The Essential Marks of a Preacher

“How shall they hear without a preacher?” (Rom. 10:14). With
airtight logic, the Apostle Paul sets forth the indispensable human link in
fulfilling the Great Commission—the preaching of the gospel of Jesus Christ. In
so doing, he instructs us in the way of the kingdom, that in every generation
God is calling out preachers to serve His church.





Paul’s timeless question is especially relevant for the
twenty-first-century church. Evangelical churches are in the midst of a massive
generational transition, with vacant pastorates and empty pulpits dotting the
landscape.





Vacant pulpits ought not induce the wringing of hands.
Christ is building His church. He does not hope for ministerial volunteers; He
sovereignly sets apart pastors to serve His church and preach His gospel.





Nonetheless, the church is to call out the called, and every
qualified man of God should consider if God is calling him to pastoral
ministry.





How might one know if God is calling him to the ministry?
There are four essential marks.





A Burning Desire





The leading indicator of a call to ministry is a burning
desire for the work. In 1 Timothy 3, Paul begins the list of ministry
qualifications by asserting, “If anyone aspires to the office of overseer, he
desires a noble task.” In fact, Paul testified that he ministered as one “under
compulsion,” fearful of God’s judgment if he did not peach.





In his Lectures to My Students, Charles Spurgeon argued,
“The first sign of the heavenly calling is an intense, all-absorbing desire for
the work. In order to be a true call to the ministry, there must be an
irresistible, overwhelming craving and raging thirst for telling to others what
God has done to our own souls.”





Those who have been most used of God carried this weight of
the soul. Men such as Jonathan Edwards, George Whitefield, and Spurgeon owned
this inner compulsion that, like an artesian well, continuously poured power
and urgency into their ministries.





The preacher may not feel every Sunday what Richard Baxter
felt when he famously resolved “to preach as a dying man, to dying men; as one
not sure to ever preach again.” But the one called of God knows a constant,
ongoing desire for the work of ministry.





A Holy Life





First Timothy 3:1–7 offers a clear and nonnegotiable list of
character qualifications for the ministry. This list is prescriptive, not
descriptive; it is regulative, not suggestive. In summary, the minister of God
must be above reproach.





Before a church evaluates a pastoral candidate’s gifting or
talent, it must first evaluate his character. To be sure, for a man aspiring to
ministry, it may help to be winsome, to be eloquent, or to possess a magnetic
personality. Yet, before one looks for these secondary—and tertiary—strengths,
one must first meet the qualifications of 1 Timothy 3.

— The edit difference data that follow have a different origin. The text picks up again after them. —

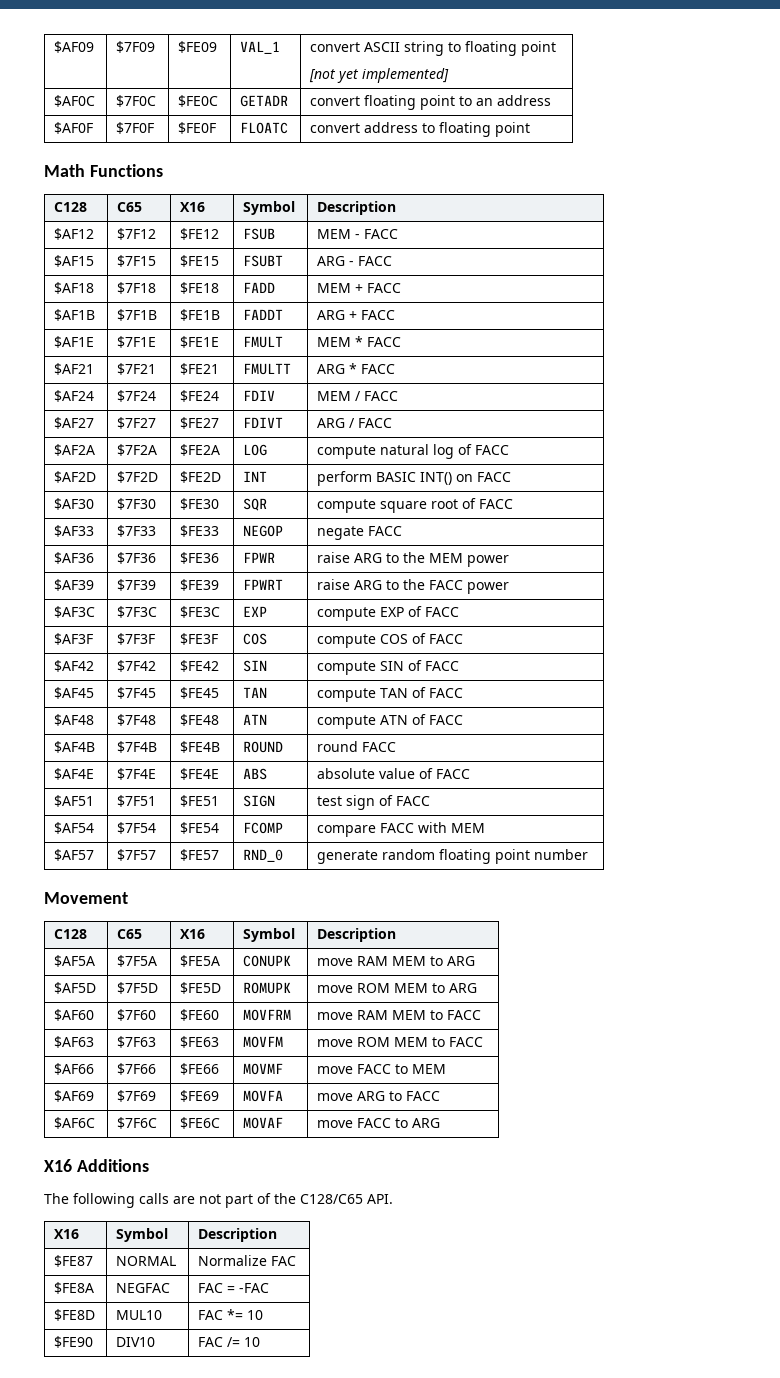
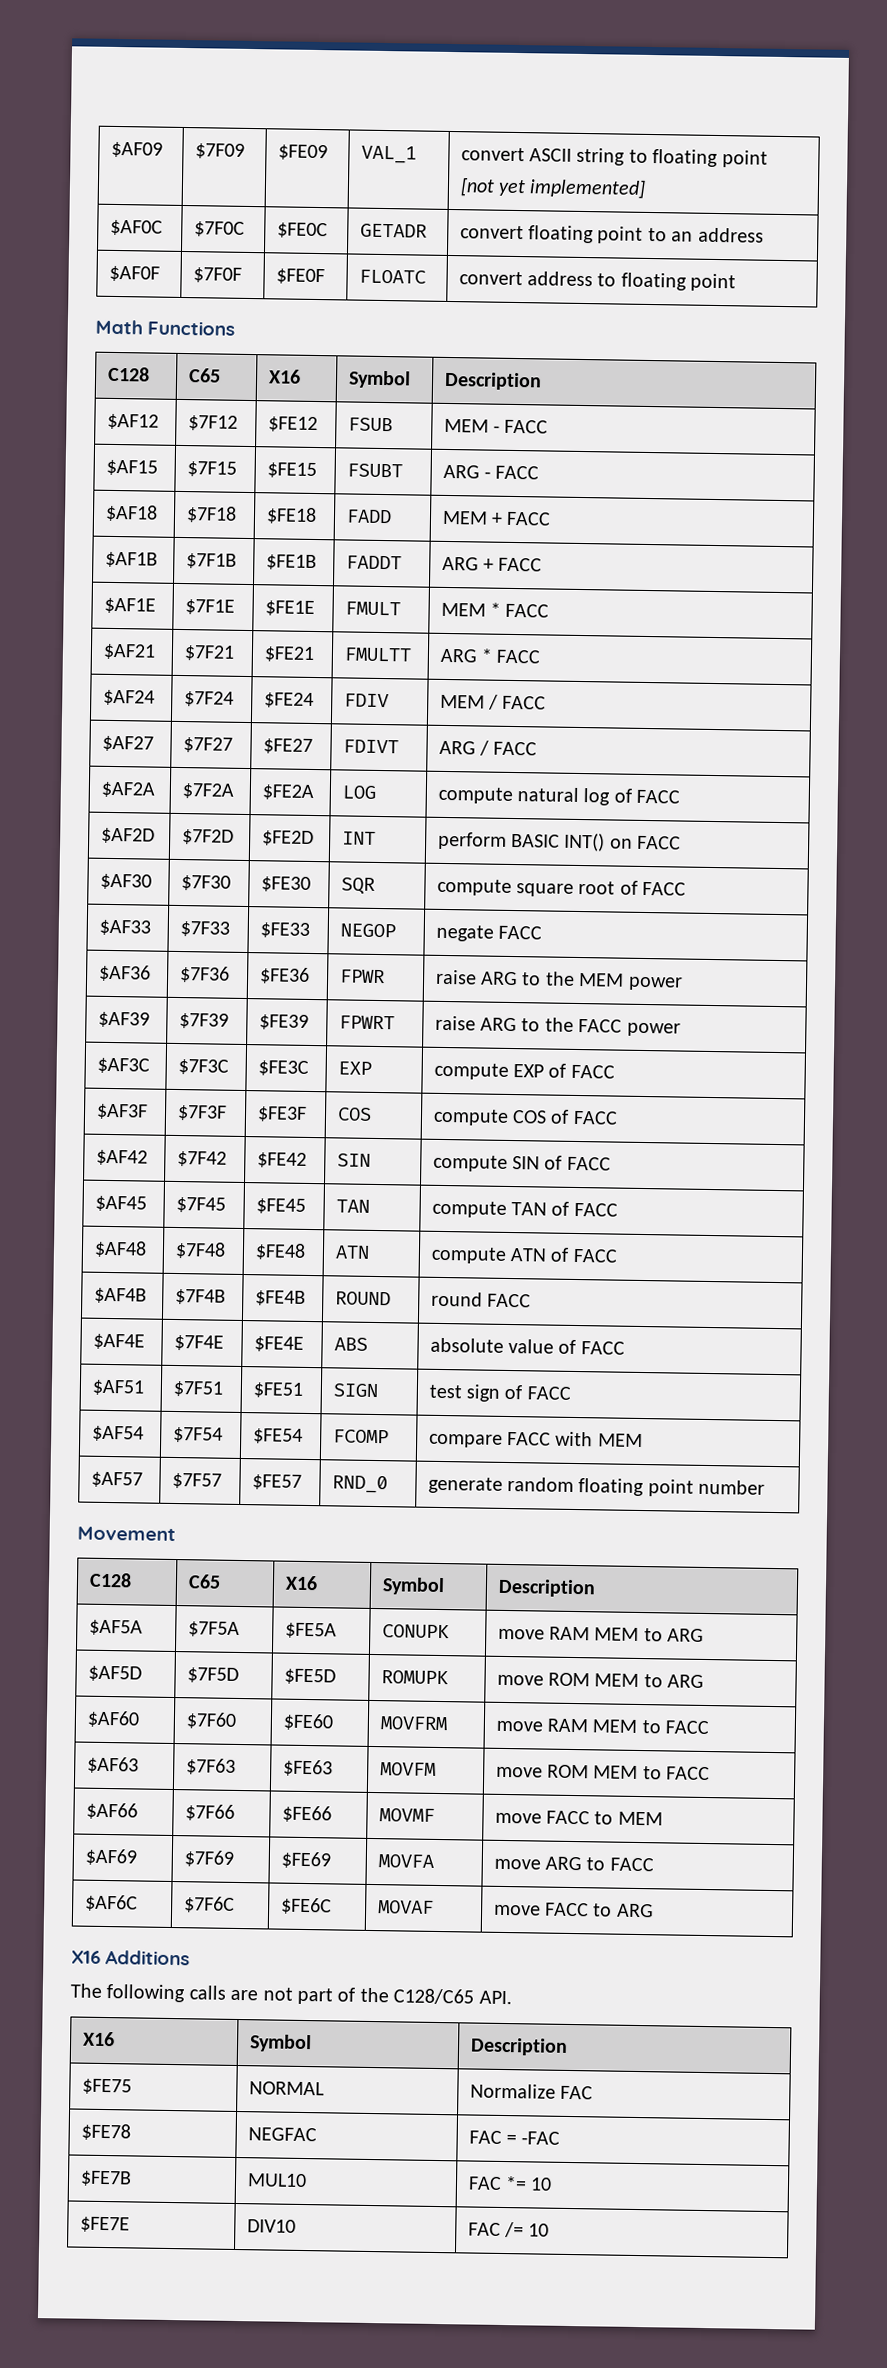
[54,1255,94,1267] $FE87 -> [81,2078,132,2095] $FE75
[54,1282,95,1294] $FE8A -> [80,2123,131,2141] $FE78
[54,1309,96,1321] $FE8D -> [79,2170,132,2187] $FE7B
[54,1336,94,1348] $FE90 -> [79,2216,130,2233] $FE7E

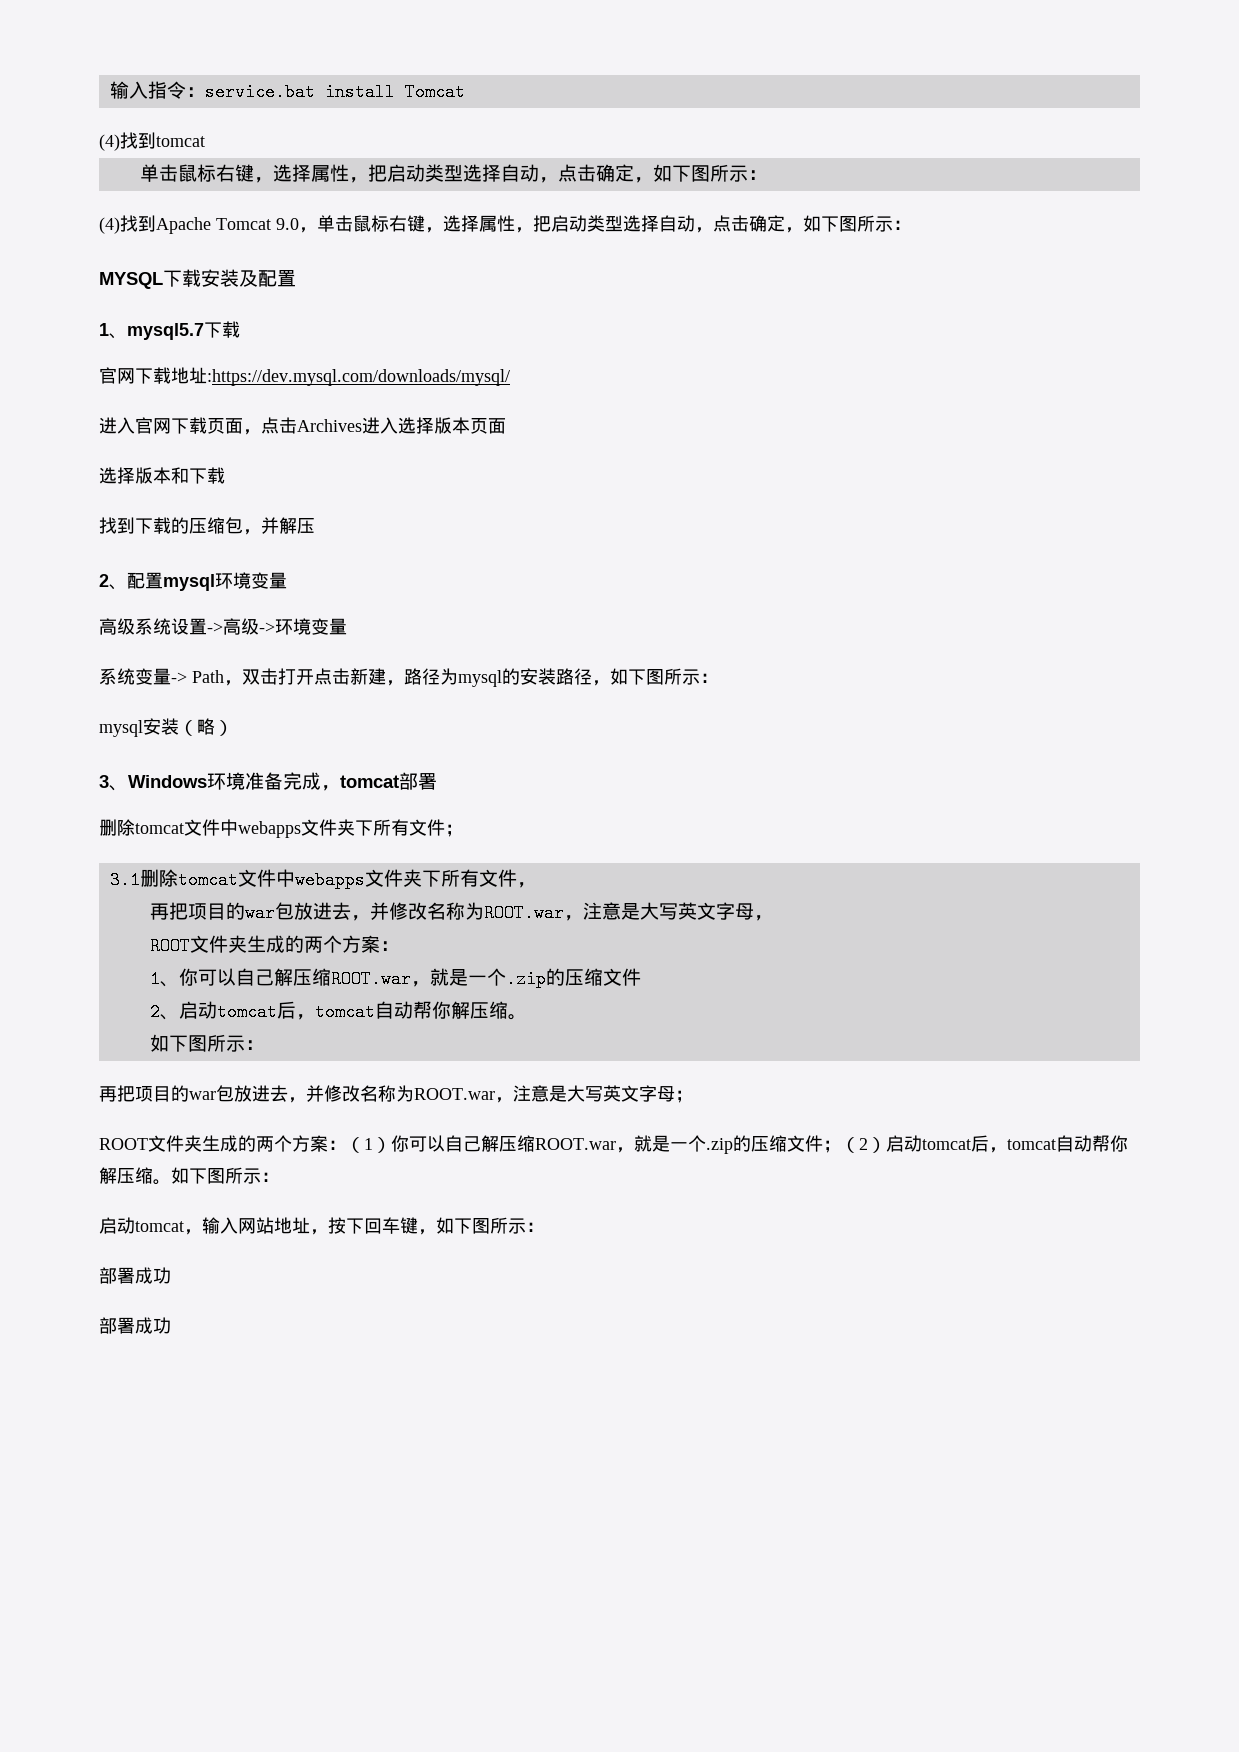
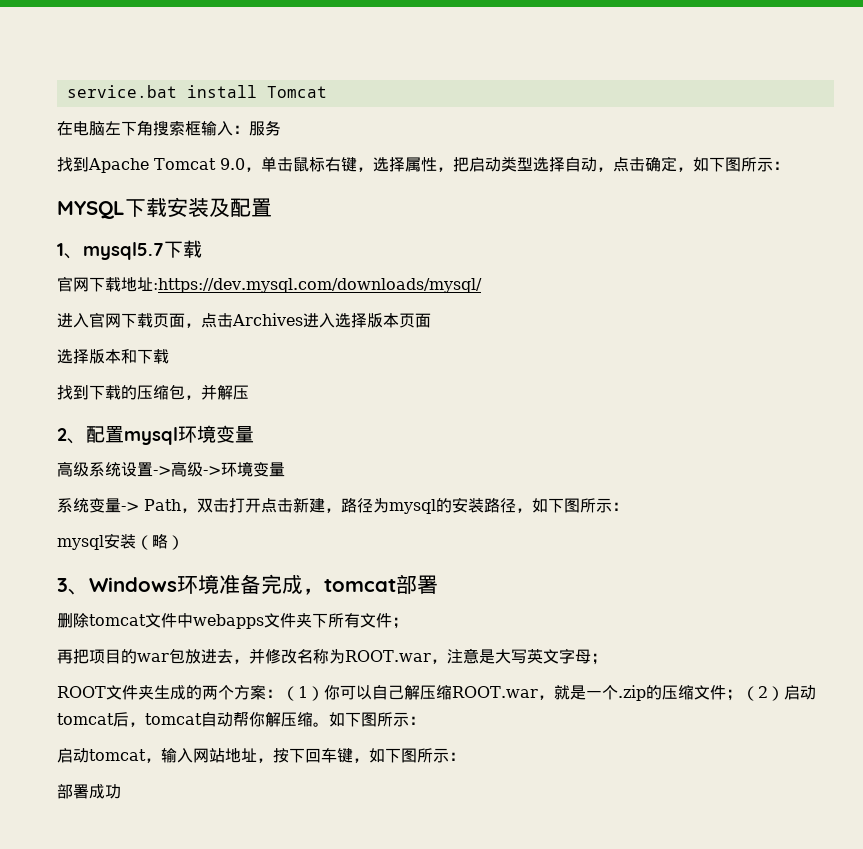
[109,81,205,99] 输入指令： -> (66, 91) none
[99,132,205,151] [139,164,767,183] [99,217,120,234] (4)找到tomcat // 单击鼠标右键，选择属性，把启动类型选择自动，点击确定，如下图所示： // (4) -> [57,120,281,136] 在电脑左下角搜索框输入：服务 //
[109,869,536,889] [149,902,773,922] [149,935,399,955] [149,968,641,988] [149,1001,527,1021] [149,1034,264,1052] // 3.1删除tomcat文件中webapps文件夹下所有文件， // 再把项目的war包放进去，并修改名称为ROOT.war，注意是大写英文字母， // ROOT文件夹生成的两个方案： // 1、你可以自己解压缩ROOT.war，就是一个.zip的压缩文件 // 2、启动tomcat后，tomcat自动帮你解压缩。 // 如下图所示： -> (408, 623) none
[99,1317,171,1334] // 部署成功 -> (121, 791) none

What is more, the 1 Timothy 3 qualifications do not simply
represent a one-time threshold to cross. Rather, they are a lifestyle to be
maintained, a character to be cultivated, and an ongoing accountability to
God’s Word and God’s people. One’s call to ministry is inextricably linked to
one’s biblical character. The two cannot—and must not—be decoupled.





A Surrendered Will





The Apostle Paul was set apart from his mother’s womb and
testified that he “became a minister according to the stewardship from God that
was given to me” (Col. 1:25). Paul chose to preach because God chose him to
preach. Every call to preach originates in heaven. Our response is total
surrender.





In fact, “surrendering to ministry” used to be common
parlance in evangelical churches. We would do well to recover that phrase,
because that is how one enters the ministry—through surrender. God’s call to
ministry comes with the expectation that you will go whenever and wherever He
calls you. His ministers are His agents, deployed for service according to His
providential plan.





An Ability to Teach





Finally, the one called to the ministry must be able to
teach the Word of God. In 1 Timothy 3, this is the distinguishing qualification
between the office of the deacon and elder. There are a thousand ways a
minister can serve the church, but there is one, indispensable, and
nonnegotiable responsibility—to preach and teach the Word of God.





Does the preparation and delivery of sermons fulfill you? Do
the people of God benefit from your ministry of the Word? Does your church
sense your gifting and affirm your ability to preach or teach about God?





Conclusion





Any man can choose the ministry, and too many unqualified
men have. Only a select few are called by God. Discerning between being called
of men and called of God is urgently important.





If God is calling you to be His servant, then realize, in the words of Martyn Lloyd-Jones, “the work of preaching is the highest and greatest and most glorious calling to which anyone can ever be called.” If God has called you to be His preacher, never stoop to be a king of men.